While unicorns will continue to transition into decacorns, Ockenfels expects the bar to be much higher going forward. “As public market comparables such as revenue have significantly decreased, companies need to show much higher absolute revenues to get the same valuation they used to get previously,” he explains.
Even in the most volatile economic times, startups with strong fundamentals can take the opportunity to outcompete competition and consolidate markets, says Ockenfels. But for other companies that don’t manage to take the lead in their industry early on, it’s likely to be far more difficult to fundraise and scale their businesses.
“In the short-term, the market for late-stage and pre-initial public offering (IPO) financings has pretty much collapsed and come to a halt. Investors are figuring out what the ‘new normal’ is and are waiting to deploy funds,” he adds.

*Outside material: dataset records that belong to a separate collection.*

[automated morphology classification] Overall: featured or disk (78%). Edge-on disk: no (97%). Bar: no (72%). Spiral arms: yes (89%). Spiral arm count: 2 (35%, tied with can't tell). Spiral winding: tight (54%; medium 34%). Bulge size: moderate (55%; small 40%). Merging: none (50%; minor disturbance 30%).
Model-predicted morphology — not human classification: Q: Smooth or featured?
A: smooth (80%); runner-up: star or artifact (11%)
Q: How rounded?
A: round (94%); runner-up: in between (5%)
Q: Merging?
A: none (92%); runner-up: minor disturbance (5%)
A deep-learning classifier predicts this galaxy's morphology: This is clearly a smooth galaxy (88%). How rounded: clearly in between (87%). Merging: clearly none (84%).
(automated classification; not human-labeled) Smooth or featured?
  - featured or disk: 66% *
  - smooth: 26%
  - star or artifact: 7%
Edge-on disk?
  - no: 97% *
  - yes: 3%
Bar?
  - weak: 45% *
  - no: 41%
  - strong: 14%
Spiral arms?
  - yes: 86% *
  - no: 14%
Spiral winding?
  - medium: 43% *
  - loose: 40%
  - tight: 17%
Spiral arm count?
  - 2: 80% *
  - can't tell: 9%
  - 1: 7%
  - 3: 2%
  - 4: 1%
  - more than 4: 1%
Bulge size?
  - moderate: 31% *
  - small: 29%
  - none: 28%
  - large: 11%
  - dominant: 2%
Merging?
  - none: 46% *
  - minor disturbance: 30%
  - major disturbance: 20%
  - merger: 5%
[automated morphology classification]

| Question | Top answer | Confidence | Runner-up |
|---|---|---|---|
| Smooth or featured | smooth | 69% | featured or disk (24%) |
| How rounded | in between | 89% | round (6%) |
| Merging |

“Although low interest rates have ended, the unbelievable pace of technological innovation continues. Some of those innovations will create the great companies of tomorrow.”
- Matthew Rhodes-Kropf
Startups in the technology space are uniquely at risk from the decline in funding, as they often require extremely large amounts of money to build their product or solution, as well as hire skilled staff who are in high demand. In practice, these types of startups will need to raise funding from several investors on their journey to become a decacorn, which will be increasingly difficult going forward.
For Matthew Rhodes-Kropf, Senior Lecturer at the MIT Sloan School of Management, the immense demand for technology across the world will still drive the growth of unicorns and decacorns. “Although low interest rates have ended, the unbelievable pace of technological innovation continues. Some of those innovations will create the great companies of tomorrow,” he says.
Since Facebook, now Meta, became the first decacorn in 2017, dozens upon dozens of these mammoth firms have entered this exclusive club, with around 30 unicorns transitioning to decacorns in 2021 alone. The next few years may be tough for unicorns that have aggressive growth ambitions, with funding becoming increasingly scarce and hard to obtain. But in the fast-moving investment world, nothing lasts forever.
“Currently, we are in a tougher environment to get funding – so yes, today it is more difficult for unicorns to get funded,” Rhodes-Kropf concludes, “but just like all waves and troughs of investing, this too will end.”